Tasks to carry out:
- 1) From the Madison Mallards page, extract everything from "In 2001, area" down to "estimated $150,000 in damages.".
- 2) According to the Madison Mallards page, how much damage did the October 17, 2019 pro shop fire cause?

(Beginning of Page excerpt)

Information
- League: Northwoods League (Great Lakes West 2019–present) (South Division 2001–2018)
- Location: Madison, Wisconsin
- Ballpark: Warner Park
- Founded: 2001
- Division championships: 2004; 2005; 2008; 2013;
- League championships: 2004; 2013;
- Colors: Blue, gold, cream, black, dark gray, green, light yellow
- Ownership: Steve Schmitt
- Management: President: Vern Stenman General Manager: Samantha Rubin
- Manager: Donnie Scott
- Media: Wisconsin State Journal WOZN/WRIS-FM
- Website: www.mallardsbaseball.com

= Madison Mallards =

Collegiate summer baseball team based in Madison, Wisconsin, U.S.

The Madison Mallards are a collegiate summer baseball team based in Madison, Wisconsin that plays in the Northwoods League. Warner Park on Madison's Northside is the team's home field.

==History==
The history of minor league baseball in Madison begins with the early success of the Madison Muskies. A Midwest League Oakland A's affiliate, the Muskies were competitive and gained a healthy following in the years following their 1982 origins. By 1993 the crowds had declined and the Muskies became less profitable.

In 1994 the Muskies were replaced for a single season by the St Louis affiliate, Madison Hatters. 1996 began the five-year stint of the independent Madison Black Wolf, but once again low attendance and little interest plagued the team and they were forced to move to a more profitable community.

In 2001, area businessman Steve Schmitt introduced the Madison Mallards to Warner Park. The Mallards joined the Northwoods League, which features amateur college players playing summer ball during their off-season.

On October 17, 2019, the pro shop had significant damage done to it by a suspicious fire and the police investigated it as arson. There was an estimated $150,000 in damages.

=== Success ===
The Mallards made it to the playoffs in 2003, 2004, 2005, 2006, 2008, 2013, 2015, 2016, 2021, 2024, and 2026. They have made four Northwoods League Championship Series appearances, which resulted in runner-up finishes in 2005 and 2008. They won the Northwoods League championship in 2004 and 2013.

(End of Page excerpt)
(Beginning of Source information)

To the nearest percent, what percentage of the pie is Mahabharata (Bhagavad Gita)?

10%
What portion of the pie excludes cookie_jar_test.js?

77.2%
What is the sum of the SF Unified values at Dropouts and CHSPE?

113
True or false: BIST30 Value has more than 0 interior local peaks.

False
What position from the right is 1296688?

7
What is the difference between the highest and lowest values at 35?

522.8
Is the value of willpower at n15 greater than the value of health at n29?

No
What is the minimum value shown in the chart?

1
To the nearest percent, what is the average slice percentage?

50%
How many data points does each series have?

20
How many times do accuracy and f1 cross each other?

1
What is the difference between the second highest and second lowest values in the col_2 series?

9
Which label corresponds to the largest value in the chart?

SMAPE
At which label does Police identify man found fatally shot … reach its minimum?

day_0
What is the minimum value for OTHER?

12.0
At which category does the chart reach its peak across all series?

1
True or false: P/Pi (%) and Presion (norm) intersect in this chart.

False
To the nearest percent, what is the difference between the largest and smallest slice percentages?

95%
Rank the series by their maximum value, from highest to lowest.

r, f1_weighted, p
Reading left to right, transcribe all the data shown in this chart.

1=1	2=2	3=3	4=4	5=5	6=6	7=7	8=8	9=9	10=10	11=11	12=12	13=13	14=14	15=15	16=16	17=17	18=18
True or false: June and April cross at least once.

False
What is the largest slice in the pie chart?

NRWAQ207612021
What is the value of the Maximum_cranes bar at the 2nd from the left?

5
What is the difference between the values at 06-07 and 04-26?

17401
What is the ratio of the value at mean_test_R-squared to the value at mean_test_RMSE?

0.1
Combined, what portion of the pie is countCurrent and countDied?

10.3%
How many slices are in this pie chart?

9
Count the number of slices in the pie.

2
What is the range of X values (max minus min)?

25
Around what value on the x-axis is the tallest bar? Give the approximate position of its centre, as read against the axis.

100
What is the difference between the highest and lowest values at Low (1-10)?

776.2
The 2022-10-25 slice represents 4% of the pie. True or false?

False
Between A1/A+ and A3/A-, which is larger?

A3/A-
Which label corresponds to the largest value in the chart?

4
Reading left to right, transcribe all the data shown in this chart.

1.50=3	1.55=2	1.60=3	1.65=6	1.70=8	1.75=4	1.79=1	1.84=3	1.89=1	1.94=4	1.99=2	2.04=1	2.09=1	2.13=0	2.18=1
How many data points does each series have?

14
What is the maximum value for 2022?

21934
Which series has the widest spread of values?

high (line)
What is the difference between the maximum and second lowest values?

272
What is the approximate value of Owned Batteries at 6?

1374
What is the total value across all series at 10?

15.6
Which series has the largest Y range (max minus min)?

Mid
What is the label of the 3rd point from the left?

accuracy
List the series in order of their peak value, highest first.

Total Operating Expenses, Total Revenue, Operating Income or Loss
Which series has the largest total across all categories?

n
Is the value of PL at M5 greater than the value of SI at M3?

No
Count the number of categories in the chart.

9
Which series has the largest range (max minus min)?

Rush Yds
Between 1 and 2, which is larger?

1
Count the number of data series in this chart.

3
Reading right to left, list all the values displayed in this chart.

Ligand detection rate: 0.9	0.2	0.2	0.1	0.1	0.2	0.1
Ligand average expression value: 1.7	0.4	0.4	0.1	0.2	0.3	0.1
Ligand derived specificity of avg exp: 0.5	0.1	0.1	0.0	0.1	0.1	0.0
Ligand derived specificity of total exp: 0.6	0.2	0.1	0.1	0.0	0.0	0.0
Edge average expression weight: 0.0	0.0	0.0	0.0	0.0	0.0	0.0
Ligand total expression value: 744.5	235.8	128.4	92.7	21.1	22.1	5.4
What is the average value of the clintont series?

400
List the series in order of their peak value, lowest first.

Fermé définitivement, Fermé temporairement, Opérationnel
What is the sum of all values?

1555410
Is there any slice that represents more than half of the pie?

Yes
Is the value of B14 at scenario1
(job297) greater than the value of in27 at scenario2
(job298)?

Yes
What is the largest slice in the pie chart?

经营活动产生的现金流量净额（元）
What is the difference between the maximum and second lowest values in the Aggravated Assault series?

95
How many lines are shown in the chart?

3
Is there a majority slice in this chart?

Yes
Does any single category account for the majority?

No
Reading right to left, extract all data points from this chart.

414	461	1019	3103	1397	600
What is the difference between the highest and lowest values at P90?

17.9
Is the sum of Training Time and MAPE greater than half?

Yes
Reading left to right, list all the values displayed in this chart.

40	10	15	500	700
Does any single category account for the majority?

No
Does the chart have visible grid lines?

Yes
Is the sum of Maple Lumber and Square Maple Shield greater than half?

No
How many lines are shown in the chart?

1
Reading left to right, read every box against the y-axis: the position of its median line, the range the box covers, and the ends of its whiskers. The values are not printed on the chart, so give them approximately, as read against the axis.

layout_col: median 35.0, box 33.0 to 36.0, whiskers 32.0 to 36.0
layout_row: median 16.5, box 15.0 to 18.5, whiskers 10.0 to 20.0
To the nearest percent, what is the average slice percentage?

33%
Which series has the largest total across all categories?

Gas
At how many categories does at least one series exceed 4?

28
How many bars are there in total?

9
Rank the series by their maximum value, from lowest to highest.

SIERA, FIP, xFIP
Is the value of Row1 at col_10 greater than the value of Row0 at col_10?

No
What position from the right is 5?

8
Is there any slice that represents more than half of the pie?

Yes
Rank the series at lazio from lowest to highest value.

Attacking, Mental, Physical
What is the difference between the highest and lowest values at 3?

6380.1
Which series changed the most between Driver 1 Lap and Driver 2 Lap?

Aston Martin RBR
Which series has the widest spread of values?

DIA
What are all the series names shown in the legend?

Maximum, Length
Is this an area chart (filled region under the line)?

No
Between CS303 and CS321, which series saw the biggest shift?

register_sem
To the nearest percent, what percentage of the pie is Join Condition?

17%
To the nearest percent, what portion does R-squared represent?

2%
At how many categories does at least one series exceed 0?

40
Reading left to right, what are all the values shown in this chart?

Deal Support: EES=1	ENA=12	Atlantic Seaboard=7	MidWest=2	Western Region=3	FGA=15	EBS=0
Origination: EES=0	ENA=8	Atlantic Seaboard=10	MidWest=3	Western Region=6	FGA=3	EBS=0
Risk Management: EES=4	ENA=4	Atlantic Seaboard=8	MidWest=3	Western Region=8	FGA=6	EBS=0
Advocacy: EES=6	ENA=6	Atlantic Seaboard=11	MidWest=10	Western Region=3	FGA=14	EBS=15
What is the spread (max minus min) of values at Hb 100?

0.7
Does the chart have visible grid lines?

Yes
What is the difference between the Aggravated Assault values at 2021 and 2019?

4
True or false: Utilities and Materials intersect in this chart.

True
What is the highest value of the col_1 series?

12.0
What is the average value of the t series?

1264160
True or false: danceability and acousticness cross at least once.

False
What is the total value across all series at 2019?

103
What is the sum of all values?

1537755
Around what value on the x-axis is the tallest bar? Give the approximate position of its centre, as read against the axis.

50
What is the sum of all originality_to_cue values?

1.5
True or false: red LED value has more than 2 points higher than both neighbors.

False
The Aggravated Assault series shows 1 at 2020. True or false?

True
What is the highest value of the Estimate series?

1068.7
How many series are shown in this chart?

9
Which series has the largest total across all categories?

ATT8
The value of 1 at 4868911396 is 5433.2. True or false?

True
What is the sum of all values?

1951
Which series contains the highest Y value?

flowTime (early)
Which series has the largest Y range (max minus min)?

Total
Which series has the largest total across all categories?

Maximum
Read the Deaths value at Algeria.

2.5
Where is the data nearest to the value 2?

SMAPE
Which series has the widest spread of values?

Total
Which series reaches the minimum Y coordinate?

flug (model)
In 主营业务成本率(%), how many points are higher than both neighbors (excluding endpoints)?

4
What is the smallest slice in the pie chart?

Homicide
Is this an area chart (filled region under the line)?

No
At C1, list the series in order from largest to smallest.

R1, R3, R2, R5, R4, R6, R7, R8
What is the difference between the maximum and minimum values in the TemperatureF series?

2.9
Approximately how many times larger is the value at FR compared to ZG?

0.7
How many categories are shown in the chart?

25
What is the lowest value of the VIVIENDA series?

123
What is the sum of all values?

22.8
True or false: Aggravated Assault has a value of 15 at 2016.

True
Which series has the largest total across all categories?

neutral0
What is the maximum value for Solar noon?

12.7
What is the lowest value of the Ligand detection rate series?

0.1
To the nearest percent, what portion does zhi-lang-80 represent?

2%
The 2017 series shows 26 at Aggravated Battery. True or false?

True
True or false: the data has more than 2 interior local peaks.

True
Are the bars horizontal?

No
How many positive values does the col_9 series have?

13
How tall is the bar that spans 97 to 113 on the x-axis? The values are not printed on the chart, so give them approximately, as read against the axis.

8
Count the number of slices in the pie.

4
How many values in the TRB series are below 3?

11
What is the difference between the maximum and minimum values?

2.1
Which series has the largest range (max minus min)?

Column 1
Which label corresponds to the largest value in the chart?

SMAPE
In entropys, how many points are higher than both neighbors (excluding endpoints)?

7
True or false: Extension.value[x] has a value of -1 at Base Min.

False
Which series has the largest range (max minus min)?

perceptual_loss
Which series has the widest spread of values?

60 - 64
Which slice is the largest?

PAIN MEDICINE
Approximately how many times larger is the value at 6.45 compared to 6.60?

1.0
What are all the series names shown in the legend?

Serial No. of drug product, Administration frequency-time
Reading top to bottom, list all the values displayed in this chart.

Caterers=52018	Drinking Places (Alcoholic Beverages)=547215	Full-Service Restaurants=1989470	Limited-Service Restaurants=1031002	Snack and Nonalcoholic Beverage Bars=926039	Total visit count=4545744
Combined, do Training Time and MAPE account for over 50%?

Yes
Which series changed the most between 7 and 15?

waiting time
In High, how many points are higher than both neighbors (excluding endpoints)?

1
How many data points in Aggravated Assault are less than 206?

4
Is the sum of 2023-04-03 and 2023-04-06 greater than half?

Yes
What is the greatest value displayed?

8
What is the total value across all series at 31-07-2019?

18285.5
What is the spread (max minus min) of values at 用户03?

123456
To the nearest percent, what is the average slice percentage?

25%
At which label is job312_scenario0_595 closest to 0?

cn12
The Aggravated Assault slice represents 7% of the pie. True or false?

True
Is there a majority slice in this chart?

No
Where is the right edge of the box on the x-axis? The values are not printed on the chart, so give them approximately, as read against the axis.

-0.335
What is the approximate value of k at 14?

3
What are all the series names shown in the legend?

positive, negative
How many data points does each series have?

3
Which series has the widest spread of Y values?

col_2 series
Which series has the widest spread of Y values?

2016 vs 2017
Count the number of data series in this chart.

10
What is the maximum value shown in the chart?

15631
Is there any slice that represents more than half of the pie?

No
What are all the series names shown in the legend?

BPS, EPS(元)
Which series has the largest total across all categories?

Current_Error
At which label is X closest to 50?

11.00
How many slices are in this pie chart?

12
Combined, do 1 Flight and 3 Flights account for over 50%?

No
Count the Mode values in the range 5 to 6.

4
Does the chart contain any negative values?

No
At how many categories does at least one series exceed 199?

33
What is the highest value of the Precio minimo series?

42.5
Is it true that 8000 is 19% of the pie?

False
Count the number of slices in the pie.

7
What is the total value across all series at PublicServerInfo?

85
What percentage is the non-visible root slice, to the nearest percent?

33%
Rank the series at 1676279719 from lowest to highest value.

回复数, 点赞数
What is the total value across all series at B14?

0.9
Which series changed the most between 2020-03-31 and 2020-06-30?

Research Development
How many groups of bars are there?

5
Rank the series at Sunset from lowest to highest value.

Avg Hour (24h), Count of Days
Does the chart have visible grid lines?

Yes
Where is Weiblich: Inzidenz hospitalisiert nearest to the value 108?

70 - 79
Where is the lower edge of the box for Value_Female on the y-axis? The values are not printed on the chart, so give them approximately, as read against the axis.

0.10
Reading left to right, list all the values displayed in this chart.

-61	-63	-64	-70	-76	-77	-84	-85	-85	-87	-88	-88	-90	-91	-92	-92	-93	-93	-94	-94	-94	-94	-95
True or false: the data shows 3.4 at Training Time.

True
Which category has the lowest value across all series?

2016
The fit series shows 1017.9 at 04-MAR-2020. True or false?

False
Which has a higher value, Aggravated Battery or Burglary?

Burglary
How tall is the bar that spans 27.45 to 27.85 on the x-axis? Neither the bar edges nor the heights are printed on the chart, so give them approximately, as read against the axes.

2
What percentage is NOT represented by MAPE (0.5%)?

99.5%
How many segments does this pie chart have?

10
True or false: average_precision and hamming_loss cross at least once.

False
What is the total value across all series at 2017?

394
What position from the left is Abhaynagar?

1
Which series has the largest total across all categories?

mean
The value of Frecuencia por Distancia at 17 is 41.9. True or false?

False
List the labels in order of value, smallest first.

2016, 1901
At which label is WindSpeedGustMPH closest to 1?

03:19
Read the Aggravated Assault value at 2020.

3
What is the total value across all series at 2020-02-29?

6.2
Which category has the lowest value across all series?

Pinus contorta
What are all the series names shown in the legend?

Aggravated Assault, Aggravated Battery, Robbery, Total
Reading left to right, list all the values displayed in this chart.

(End of Source information)

Responses:
- 1)
In 2001, area businessman Steve Schmitt introduced the Madison Mallards to Warner Park. The Mallards joined the Northwoods League, which features amateur college players playing summer ball during their off-season.

On October 17, 2019, the pro shop had significant damage done to it by a suspicious fire and the police investigated it as arson. There was an estimated $150,000 in damages.

- 2) An estimated $150,000.